Internet Hoax Takes Aim at Shell’s Arctic Plan

Environmental activists staged an elaborate internet hoax this week in protest of Shell’s plans to drill in Arctic waters off Alaska, fooling thousands of viewers including some media outlets.

The hoax started with a video purporting to show a public relations event hosted by Shell at the Space Needle in Seattle, where the ice-class drilling barge Kulluk and drillship Noble Discoverer are docked awaiting deployment to Alaska.

In the video, shot with a shaky camera phone, an elderly woman attempts to get a drink from a miniature dispenser designed to look like a drilling rig. As she struggles to pour the drink, the dispenser malfunctions and spews brownish liquid all over the horrified woman.

“Turn it off!” demands one of the actors portraying a Shell official. “I can’t turn it off!” another responds.

The fake video, entitled #ShellFAIL, was posted on the front page of popular internet site Reddit and was linked to and tweeted repeatedly, reportedly hitting the number two slot on YouTube’s most-watched videos on Thursday.

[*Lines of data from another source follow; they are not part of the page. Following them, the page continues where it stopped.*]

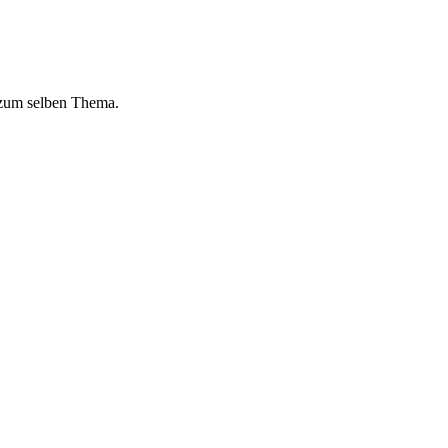
 zum selben Thema.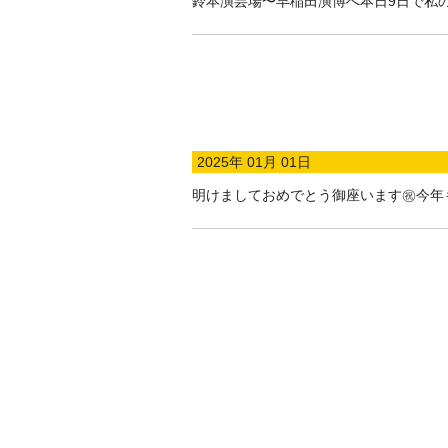
鈴本演芸場〜早稲田演博へ本日9日で私
2025年 01月 01日
明けましておめでとう御座います㊗️今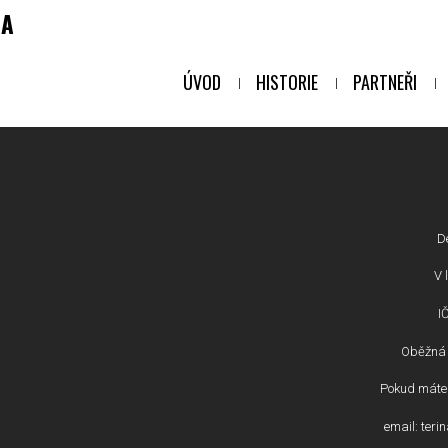
NA
ÚVOD
HISTORIE
PARTNEŘI
D
V l
I
Oběžná 
Pokud máte 
email: ter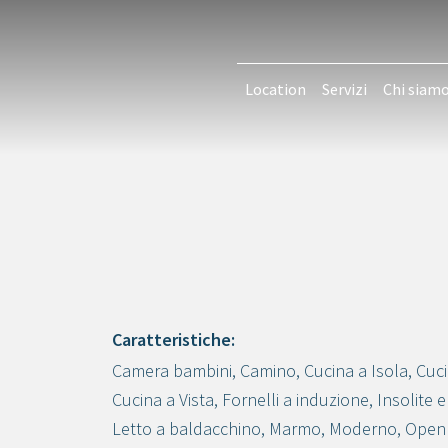
Location
Servizi
Chi siam
Caratteristiche:
Camera bambini
,
Camino
,
Cucina a Isola
,
Cuci
Crea progetto
Cucina a Vista
,
Fornelli a induzione
,
Insolite e
Letto a baldacchino
,
Marmo
,
Moderno
,
Open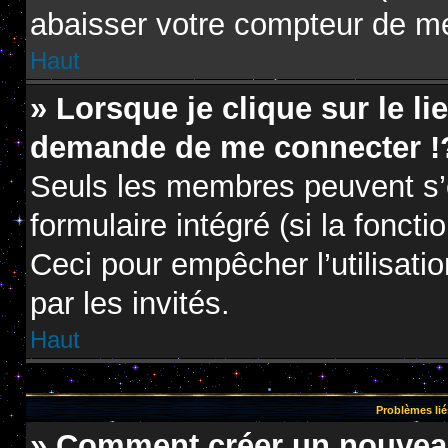
abaisser votre compteur de m
Haut
» Lorsque je clique sur le li
demande de me connecter !
Seuls les membres peuvent s’e
formulaire intégré (si la foncti
Ceci pour empêcher l’utilisatio
par les invités.
Haut
Problèmes lié
» Comment créer un nouveau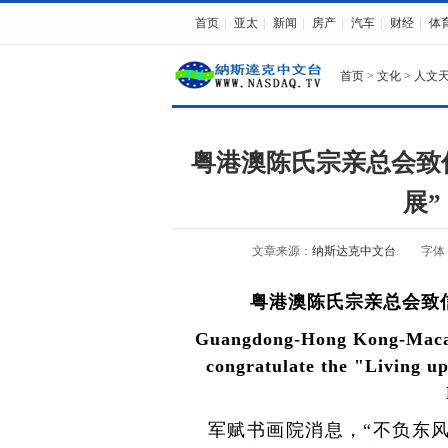
首页
|
亚太
|
新闻
|
房产
|
汽车
|
财经
|
体
首页
>
文化
>
人文
粤港澳陈氏宗亲总会致
展
文章来源：
纳斯达克中文台
字体
粤港澳陈氏宗亲总会致
Guangdong-Hong Kong-Macau 
congratulate the "Living up
军赋书画院消息，“不负东风—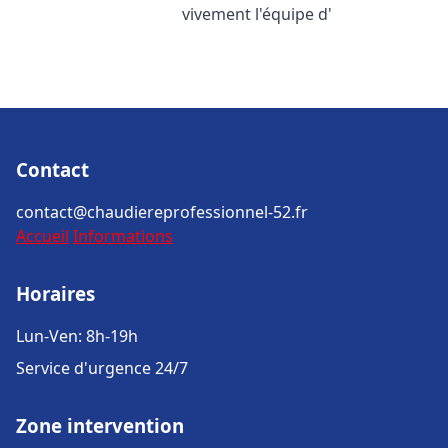
vivement l'équipe d'
Contact
contact@chaudiereprofessionnel-52.fr
Accueil
Informations
Horaires
Lun-Ven: 8h-19h
Service d'urgence 24/7
Zone intervention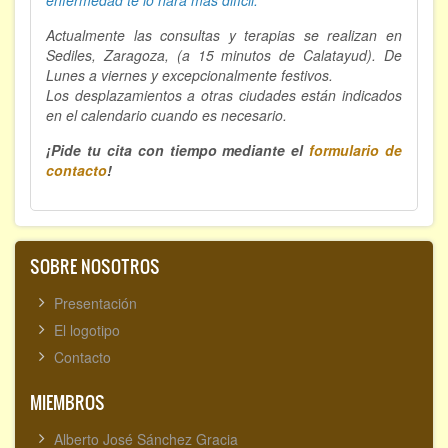
Hipnosis regresiva
Actualmente las consultas y terapias se realizan en
Sediles, Zaragoza, (a 15 minutos de Calatayud). De
Bioenergía. Sanación energética
Lunes a viernes y excepcionalmente festivos.
Los desplazamientos a otras ciudades están indicados
Relajación y autoprotección
en el calendario cuando es necesario.
¡Pide tu cita con tiempo mediante el
formulario de
DESCARGAS
contacto
!
SOBRE NOSOTROS
Presentación
El logotipo
Contacto
MIEMBROS
Alberto José Sánchez Gracia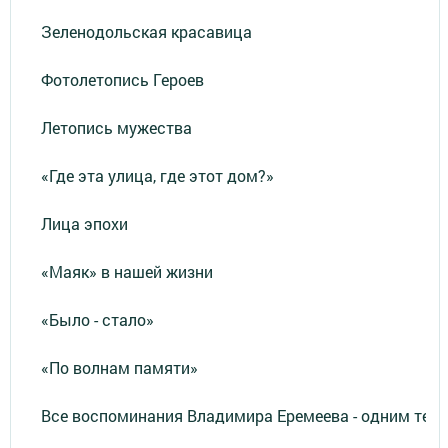
Зеленодольская красавица
Фотолетопись Героев
Летопись мужества
«Где эта улица, где этот дом?»
Лица эпохи
«Маяк» в нашей жизни
«Было - стало»
«По волнам памяти»
Все воспоминания Владимира Еремеева - одним тек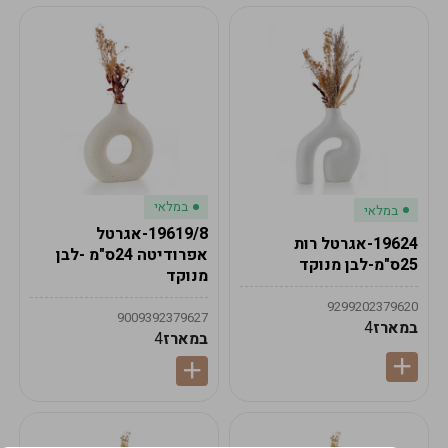
במלאי
במלאי
19619/8-אגרטל
19624-אגרטל רות
אפרודיטה 24ס"מ -לבן
25ס"מ-לבן מנוקד
מנוקד
9299202379620
9009392379627
במארז
4
במארז
4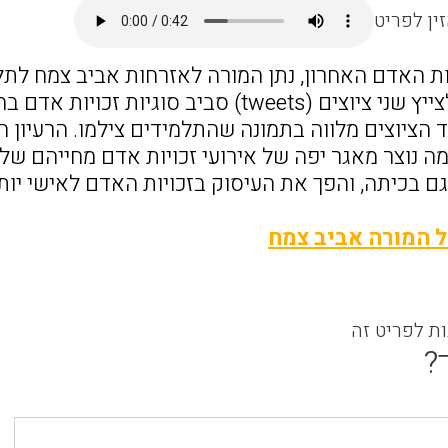
ין לפריט
יות האדם האחרון, נתן המורה לאזרחות אביב צמח לת
היה עליהם לצייץ שני ציוצים (tweets) סבי
 הציוצים מלווה בתמונה שהתלמידים צילמו. הרעיון 
 נוצר מאגר יפה של אירועי זכויות אדם מחייהם של ה
גם בכיתה, והפך את העיסוק בזכויות האדם לאישי יות
 המורה אביב צמח
ות לפריט זה
?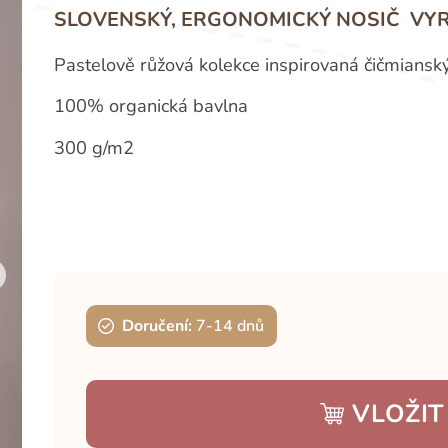
SLOVENSKÝ, ERGONOMICKÝ NOSIČ VYR
Pastelově růžová kolekce inspirovaná čičmianský
100% organická bavlna
300 g/m2
Doručení:
7-14 dnů
VLOŽIT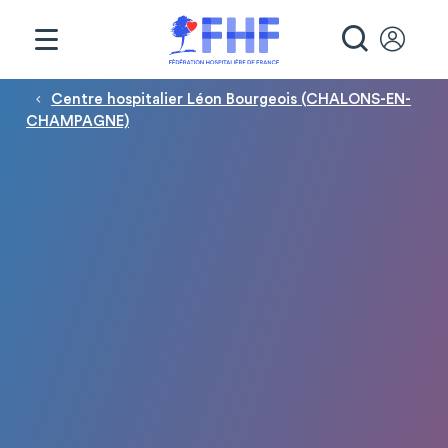
Panneau de gestion des cookies
RECHE
Fil d'Ariane
Centre hospitalier Léon Bourgeois (CHALONS-EN-
CHAMPAGNE)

It was followed up by an emailed “press release”, which was also fake, sent to many media outlets on behalf of Shell.

The fake press release claimed that Shell was considering legal action against the “unknown” activists behind the video. It falsely quoted a (fake) Shell spokesman as saying: “Activist groups are becoming increasingly desperate in their attempts to block our federally approved right to drill in the Arctic, and are resorting to ever more underhanded tactics.”

Several media organisations (not Upstream) were duped by the hoax and have since issued corrections.

Environmental group Greenpeace, media specialists Yes Lab and activists with the Occupy Wall Street movement claimed responsibility for the hoax.

“This experience shows that a few energised people can compete with the billions that Shell spends on advertising and lobbying,” said Greenpeace’s James Turner, who played the role of aShell official in the video.

Shell later issued a real statement on the hoax: “Recently groups that oppose Shell’s plans in offshore Alaska have posted a video that purports to show Shell employees at an event at the Seattle Space Needle.  Shell did not host, nor participate in an event at the Space Needle and the video does not involve Shell or any of its employees. A fake press release claiming that Shell is considering legal action following the launch of the video was also distributed to the media.

“We continue to focus on a safe exploration season in 2012.”   

Shell spokeswoman Kelly op de Weegh (actually) added: “We are more focused on this year’s responsible exploration programme, providing new jobs, and gathering data on the energy resource available offshore Alaska. We’re ramping up to the drilling season and focused on doing that safely.”

On Friday, the activists released a behind-the-scenes video of the hoax.